> Exercise details:
Beginning with the first line of the data below, set down each line exactly through the line that contains "Den første vare".

═══ Extracted information ═══

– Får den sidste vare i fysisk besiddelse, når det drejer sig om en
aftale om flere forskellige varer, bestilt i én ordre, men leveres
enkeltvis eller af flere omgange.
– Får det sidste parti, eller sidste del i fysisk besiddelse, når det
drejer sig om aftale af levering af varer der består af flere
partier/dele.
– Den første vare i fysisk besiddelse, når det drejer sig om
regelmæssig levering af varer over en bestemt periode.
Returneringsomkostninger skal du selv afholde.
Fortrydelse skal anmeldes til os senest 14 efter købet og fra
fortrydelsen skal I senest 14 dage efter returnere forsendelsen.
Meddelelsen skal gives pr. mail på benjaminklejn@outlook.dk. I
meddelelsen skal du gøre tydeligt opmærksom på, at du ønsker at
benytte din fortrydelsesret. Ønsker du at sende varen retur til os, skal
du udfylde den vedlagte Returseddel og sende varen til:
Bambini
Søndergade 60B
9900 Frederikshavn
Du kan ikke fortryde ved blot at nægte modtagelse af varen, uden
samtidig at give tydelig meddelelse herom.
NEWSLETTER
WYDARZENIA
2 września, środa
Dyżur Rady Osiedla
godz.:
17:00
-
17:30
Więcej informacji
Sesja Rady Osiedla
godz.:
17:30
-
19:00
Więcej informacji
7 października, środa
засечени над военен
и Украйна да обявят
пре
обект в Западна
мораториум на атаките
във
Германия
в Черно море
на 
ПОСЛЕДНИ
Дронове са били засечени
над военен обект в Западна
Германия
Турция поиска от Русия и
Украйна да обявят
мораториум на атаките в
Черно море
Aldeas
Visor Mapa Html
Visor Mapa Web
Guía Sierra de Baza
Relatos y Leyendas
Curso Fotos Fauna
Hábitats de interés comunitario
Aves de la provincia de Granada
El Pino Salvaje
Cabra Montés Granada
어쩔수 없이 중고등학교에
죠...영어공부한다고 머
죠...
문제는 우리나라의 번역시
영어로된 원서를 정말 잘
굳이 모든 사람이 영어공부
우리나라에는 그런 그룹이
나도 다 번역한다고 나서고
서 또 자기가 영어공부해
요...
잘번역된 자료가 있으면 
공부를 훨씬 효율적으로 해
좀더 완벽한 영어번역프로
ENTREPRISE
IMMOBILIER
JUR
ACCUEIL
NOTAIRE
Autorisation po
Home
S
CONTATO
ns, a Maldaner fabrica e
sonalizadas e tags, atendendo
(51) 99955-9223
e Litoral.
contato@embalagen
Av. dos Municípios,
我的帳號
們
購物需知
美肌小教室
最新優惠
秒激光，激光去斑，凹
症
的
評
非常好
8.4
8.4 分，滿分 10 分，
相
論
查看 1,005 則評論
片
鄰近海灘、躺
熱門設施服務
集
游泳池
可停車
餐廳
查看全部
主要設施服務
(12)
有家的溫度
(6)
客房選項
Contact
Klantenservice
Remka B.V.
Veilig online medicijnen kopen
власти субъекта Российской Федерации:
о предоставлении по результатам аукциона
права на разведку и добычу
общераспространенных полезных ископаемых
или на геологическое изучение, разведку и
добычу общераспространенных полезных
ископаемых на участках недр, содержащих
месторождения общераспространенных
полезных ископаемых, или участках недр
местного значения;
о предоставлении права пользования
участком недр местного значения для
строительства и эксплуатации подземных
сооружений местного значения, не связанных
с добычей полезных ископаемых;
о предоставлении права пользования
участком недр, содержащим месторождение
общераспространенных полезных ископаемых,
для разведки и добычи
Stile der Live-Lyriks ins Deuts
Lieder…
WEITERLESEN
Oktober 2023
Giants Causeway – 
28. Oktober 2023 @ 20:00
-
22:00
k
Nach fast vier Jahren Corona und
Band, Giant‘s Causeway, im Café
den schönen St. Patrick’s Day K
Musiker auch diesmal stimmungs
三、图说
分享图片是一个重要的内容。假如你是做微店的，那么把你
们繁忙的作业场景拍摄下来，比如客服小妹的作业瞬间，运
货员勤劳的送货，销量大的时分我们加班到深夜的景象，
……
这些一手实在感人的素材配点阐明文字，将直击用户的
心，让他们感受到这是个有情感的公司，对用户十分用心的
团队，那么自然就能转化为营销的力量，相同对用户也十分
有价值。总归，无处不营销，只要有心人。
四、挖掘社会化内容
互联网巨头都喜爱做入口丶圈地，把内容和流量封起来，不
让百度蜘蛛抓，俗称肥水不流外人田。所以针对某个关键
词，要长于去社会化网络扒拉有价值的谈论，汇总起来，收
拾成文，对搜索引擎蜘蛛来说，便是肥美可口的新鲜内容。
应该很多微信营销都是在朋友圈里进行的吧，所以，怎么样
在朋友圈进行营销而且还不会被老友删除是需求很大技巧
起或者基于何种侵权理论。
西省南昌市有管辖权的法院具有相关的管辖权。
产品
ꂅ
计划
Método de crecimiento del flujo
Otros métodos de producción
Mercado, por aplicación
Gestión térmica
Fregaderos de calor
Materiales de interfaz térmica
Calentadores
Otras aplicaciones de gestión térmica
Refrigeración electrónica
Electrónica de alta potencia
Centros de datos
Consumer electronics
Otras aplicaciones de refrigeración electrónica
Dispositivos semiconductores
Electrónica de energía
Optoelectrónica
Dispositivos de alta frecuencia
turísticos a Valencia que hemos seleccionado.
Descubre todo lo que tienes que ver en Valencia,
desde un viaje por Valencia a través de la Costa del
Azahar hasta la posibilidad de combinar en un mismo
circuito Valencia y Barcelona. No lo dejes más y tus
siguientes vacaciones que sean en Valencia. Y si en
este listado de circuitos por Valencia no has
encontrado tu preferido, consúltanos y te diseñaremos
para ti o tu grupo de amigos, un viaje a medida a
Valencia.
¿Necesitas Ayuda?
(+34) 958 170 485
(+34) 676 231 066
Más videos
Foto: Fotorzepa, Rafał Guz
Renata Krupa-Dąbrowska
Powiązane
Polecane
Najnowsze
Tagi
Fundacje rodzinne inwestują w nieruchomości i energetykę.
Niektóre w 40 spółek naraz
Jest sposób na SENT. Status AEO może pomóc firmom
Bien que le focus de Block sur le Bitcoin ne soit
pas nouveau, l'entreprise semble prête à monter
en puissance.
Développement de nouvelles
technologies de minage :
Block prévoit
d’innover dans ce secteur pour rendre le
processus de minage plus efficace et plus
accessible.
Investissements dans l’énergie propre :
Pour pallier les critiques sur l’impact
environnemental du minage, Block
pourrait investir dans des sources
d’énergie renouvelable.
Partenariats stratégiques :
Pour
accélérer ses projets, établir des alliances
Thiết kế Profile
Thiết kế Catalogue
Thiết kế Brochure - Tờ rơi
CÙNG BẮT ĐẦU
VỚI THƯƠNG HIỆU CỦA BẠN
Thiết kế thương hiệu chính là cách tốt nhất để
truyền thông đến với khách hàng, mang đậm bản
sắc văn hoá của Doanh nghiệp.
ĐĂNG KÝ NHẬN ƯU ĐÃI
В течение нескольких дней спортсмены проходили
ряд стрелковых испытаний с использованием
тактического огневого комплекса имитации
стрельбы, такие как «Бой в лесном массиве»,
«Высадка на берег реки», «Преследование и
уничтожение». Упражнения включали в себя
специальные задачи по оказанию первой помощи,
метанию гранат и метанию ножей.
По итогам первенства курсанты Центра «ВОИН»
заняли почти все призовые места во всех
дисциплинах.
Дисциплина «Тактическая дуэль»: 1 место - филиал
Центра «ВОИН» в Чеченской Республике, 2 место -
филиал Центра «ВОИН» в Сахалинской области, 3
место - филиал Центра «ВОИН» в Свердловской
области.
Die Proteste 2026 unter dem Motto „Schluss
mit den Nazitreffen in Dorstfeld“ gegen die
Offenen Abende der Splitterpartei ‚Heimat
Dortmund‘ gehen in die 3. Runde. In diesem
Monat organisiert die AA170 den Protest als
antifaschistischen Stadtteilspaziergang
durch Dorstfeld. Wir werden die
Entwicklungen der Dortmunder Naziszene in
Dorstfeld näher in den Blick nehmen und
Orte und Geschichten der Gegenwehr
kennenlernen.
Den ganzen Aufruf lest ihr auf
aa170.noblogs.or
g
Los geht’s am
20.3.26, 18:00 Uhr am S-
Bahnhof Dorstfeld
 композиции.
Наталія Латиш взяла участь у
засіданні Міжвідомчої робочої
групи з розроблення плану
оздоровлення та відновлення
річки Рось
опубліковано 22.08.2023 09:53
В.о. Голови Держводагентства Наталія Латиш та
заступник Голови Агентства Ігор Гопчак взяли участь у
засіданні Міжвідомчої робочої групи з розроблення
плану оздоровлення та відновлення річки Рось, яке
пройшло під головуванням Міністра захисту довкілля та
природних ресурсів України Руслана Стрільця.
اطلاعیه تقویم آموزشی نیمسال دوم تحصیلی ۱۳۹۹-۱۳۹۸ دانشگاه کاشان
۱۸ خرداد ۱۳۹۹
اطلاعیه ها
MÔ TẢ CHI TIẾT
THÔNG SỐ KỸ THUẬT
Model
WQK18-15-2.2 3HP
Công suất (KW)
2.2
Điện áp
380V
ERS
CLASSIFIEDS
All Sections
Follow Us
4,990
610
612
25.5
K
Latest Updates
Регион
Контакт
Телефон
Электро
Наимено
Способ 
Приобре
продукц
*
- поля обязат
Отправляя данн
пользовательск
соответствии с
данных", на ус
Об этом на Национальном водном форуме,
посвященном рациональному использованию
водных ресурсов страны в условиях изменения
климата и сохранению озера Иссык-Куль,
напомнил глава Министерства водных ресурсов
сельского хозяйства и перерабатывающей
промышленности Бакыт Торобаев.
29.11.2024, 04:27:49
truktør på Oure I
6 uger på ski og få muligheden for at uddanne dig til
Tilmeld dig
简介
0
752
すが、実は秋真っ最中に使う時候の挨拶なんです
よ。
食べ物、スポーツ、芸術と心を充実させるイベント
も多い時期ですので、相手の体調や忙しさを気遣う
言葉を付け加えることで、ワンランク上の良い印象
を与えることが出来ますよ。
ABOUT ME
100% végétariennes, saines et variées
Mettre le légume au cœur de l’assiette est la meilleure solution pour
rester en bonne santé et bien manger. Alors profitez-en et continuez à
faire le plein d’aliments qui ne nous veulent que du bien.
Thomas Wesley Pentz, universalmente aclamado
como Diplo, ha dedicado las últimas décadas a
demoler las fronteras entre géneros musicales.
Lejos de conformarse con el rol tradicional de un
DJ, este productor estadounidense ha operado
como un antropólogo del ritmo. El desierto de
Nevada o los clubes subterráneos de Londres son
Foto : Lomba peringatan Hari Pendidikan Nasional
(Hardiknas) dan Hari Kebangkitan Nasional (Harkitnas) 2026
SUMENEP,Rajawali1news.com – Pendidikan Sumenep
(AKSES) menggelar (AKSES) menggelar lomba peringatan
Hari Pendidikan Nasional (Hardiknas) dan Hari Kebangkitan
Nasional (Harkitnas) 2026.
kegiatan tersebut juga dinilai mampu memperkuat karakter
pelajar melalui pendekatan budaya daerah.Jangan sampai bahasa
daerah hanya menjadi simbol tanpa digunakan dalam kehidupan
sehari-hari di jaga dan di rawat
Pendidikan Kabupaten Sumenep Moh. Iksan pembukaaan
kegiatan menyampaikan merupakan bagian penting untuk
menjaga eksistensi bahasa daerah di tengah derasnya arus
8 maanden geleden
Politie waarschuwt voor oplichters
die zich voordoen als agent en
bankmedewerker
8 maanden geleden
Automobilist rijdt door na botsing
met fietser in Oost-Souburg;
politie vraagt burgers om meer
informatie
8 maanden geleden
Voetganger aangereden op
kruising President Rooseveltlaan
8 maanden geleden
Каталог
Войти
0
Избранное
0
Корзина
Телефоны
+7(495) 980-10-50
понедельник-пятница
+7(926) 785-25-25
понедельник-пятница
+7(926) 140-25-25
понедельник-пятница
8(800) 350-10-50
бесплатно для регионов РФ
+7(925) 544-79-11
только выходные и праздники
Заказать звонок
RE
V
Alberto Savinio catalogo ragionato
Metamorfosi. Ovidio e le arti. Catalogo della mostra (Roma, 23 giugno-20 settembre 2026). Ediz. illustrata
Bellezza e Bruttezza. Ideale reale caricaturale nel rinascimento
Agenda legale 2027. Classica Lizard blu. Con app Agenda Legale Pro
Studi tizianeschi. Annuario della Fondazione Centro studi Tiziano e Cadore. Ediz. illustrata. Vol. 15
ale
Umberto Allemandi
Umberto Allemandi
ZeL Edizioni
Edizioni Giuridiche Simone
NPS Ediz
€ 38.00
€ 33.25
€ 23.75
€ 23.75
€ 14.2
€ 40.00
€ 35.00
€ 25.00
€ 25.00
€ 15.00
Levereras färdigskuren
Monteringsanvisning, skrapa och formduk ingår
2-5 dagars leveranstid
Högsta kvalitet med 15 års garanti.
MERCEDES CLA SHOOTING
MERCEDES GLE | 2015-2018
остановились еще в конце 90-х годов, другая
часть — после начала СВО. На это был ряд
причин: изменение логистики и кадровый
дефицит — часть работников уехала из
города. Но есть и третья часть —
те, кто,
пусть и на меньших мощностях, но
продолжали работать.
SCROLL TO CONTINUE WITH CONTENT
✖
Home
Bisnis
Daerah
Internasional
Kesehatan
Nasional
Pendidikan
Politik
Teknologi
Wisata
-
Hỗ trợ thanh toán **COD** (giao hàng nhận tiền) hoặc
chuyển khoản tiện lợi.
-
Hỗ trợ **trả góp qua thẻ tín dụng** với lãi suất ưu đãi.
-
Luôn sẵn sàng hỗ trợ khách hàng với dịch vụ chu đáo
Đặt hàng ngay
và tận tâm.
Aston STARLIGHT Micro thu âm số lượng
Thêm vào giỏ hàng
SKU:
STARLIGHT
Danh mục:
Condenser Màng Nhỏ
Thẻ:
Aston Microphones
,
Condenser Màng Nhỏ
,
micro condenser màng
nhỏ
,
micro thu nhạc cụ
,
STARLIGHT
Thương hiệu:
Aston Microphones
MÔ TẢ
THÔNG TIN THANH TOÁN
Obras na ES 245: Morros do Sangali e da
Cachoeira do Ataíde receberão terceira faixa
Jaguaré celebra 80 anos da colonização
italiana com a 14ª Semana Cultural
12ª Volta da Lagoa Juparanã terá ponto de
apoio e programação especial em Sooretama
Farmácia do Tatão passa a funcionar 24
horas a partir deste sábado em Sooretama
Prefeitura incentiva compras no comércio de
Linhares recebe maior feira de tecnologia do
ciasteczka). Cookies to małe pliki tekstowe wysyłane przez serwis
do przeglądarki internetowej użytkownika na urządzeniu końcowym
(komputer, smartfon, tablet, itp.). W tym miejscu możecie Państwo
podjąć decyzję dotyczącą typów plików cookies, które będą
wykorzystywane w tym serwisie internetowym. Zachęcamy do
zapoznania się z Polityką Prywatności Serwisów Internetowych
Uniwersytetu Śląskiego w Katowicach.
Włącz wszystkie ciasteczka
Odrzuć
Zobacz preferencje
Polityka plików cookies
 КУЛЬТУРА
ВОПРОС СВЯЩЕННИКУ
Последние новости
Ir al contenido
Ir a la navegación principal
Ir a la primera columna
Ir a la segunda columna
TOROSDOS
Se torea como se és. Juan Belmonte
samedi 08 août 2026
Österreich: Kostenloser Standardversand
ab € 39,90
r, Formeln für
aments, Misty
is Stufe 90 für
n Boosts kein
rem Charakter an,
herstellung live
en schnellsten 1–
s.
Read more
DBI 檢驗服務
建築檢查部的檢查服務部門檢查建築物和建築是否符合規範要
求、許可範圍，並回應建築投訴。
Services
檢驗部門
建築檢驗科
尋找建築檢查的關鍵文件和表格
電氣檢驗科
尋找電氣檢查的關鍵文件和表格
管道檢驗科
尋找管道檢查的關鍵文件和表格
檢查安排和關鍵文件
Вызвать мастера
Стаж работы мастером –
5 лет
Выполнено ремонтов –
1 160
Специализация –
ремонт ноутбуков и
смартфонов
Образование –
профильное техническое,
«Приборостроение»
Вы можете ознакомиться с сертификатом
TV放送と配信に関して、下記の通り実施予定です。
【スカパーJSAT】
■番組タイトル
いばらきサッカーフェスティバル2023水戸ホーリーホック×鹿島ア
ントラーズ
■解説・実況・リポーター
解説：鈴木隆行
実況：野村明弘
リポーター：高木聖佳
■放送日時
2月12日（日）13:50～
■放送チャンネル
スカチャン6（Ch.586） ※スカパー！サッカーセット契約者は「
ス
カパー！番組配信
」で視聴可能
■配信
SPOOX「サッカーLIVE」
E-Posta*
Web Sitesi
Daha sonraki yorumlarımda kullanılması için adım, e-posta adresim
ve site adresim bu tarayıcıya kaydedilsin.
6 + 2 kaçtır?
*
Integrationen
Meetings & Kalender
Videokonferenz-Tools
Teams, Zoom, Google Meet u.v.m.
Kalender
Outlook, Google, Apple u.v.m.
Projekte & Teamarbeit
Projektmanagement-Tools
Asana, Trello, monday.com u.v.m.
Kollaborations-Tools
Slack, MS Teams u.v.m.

═══

> Solution to this task:
– Får den sidste vare i fysisk besiddelse, når det drejer sig om en
aftale om flere forskellige varer, bestilt i én ordre, men leveres
enkeltvis eller af flere omgange.
– Får det sidste parti, eller sidste del i fysisk besiddelse, når det
drejer sig om aftale af levering af varer der består af flere
partier/dele.
– Den første vare i fysisk besiddelse, når det drejer sig om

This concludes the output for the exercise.